Chronique

Marc Sarrazy, Laurent Rochelle

Intranquillité

Label / Distribution : Linoléum

Il est risqué de prononcer le mot « beauté » en société. Grand mot, gros mot presque, il pèse trop lourd dans une conversation, dans une chronique.

C’est pourtant bien de beauté qu’il faut parler au sujet de l’album de Marc Sarrazy et Laurent Rochelle. Pas la beauté froide et académique qui naît de l’observance des règles d’or, non : l’émotion que provoque Intranquillité est fille de la singularité, de l’incertitude, de l’équilibre instable.

« Intranquillité », le titre, ouvre un bal tout en contrastes, en phrases suspendues, en quasi-silences suivis de tempêtes, un piano minimal s’offre des envolées passionnées, la clarinette basse entre avec un son ondoyant, hésitant, puis tutoie John Surman dans les mélodies introspectives comme dans les écorchures. Même amplitude de ressources expressives dans le superbe et romantique « Cyclotimic Girl » où Laurent Rochelle s’emporte au soprano, songe, ricane dans des lambeaux de czardas, croise le fer avec un piano hanté par Michael Nyman, le rejoint dans ses méditations et l’emporte dans ses volutes répétitives.

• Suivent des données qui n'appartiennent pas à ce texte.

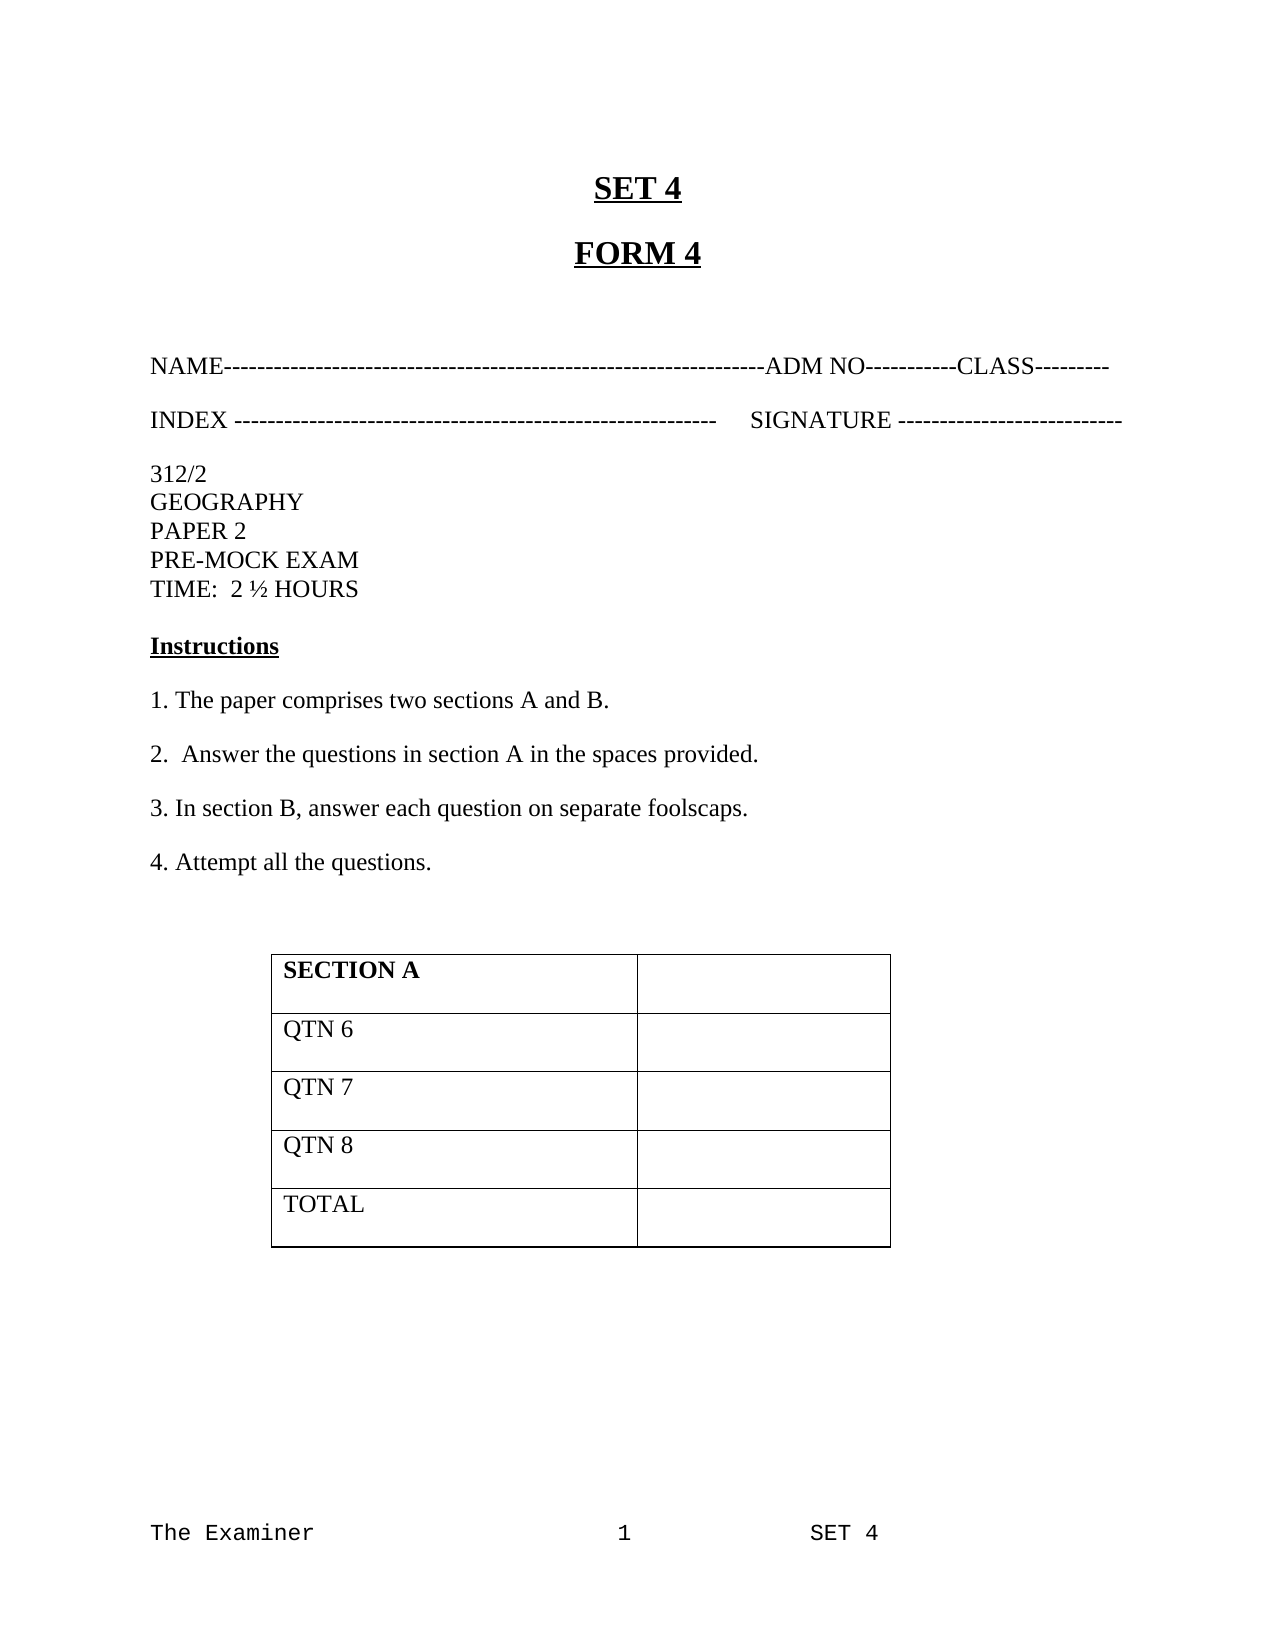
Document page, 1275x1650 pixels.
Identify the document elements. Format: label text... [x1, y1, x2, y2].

table_header [638, 955, 890, 1013]
table_cell [638, 1072, 890, 1129]
text TIME: 2 ½ HOURS [150, 574, 1125, 602]
table_cell QTN 8 [272, 1131, 637, 1188]
table_cell [638, 1189, 890, 1246]
text PAPER 2 [150, 516, 1125, 545]
text PRE-MOCK EXAM [150, 545, 1125, 574]
table_cell [638, 1131, 890, 1188]
text 2. Answer the questions in section A in the spaces provided. [150, 739, 1125, 768]
text 4. Attempt all the questions. [150, 847, 1125, 875]
text NAME-----------------------------------------------------------------ADM NO-----------CLASS--------- [150, 351, 1125, 380]
text Instructions [150, 631, 1125, 660]
text 3. In section B, answer each question on separate foolscaps. [150, 793, 1125, 821]
table_cell QTN 6 [272, 1014, 637, 1071]
text FORM 4 [150, 233, 1125, 271]
text GEOGRAPHY [150, 487, 1125, 516]
text 312/2 [150, 459, 1125, 487]
text SET 4 [150, 168, 1125, 206]
table_cell QTN 7 [272, 1072, 637, 1129]
table_header SECTION A [272, 955, 637, 1013]
text INDEX ---------------------------------------------------------- SIGNATURE --------------------------- [150, 405, 1125, 433]
text 1. The paper comprises two sections A and B. [150, 685, 1125, 714]
table_cell [638, 1014, 890, 1071]
table_cell TOTAL [272, 1189, 637, 1246]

Intranquille de bout en bout, le duo s’offre une récréation sardonique (« In The Glubb ») où le mot « jeu » prend tous ses sens : maîtrise instrumentale, divertissement, élaboration. Le sourire n’est jamais loin de l’inquiétude, ni la gravité de la dérision. « Syndrome de la mouche » est une sorte d’élégie-tango pour l’insecte qui se cogne à la vitre, et qui nous ressemble comme une soeur. « K. » rappelle Bernard Herrmann tout en retrouvant les tours de composition chers à Joachim Kühn, dédicataire de l’oeuvre. « Trois variations sur un je t’aime » doit aussi à Kühn l’alternance de passages méditatifs, de phrases minimes jouées d’une main droite légère sur des arpèges suspendus et de mouvements énergiques propulsés par une main gauche impérieuse. « Chant d’insomnie », plus marqué par le classique, entrelace les motifs semblables joués au piano et au soprano, fugue et contrepoint, et confie l’improvisation au sax qui balance entre le profond et l’infime, et semble chercher les paroles du poème.

Entre ces titres et quelques autres, des fragments courts (« Arachnoid Party », « Incertitude 32 »…) improvisés au piano, peut-être à deux, jeu simultané sur le clavier et à l’intérieur du ventre de la bête, feuilles de papier sur les cordes (l’angoisse de la page blanche : ce n’est pas en vain que Marc Sarrazy est aussi écrivain).

« Song For An Alter Ego », le dernier titre, est flanqué d’une « bonus traque » improbable avec grattements de vinyle et hommage au chant des baleines. Des mégaptères, précisément : cétacés aux « ailes géantes » qui nous rappellent certain oiseau baudelairien. Disque rayé, piano et melodica tournent sans fin autour de leur axe : suprême absurdité de l’art.

Littéraire à chaque coin de note, profondément musicien plus que simplement musical, c’est un album important que vous avez devant les yeux. Important et, redisons-le : beau.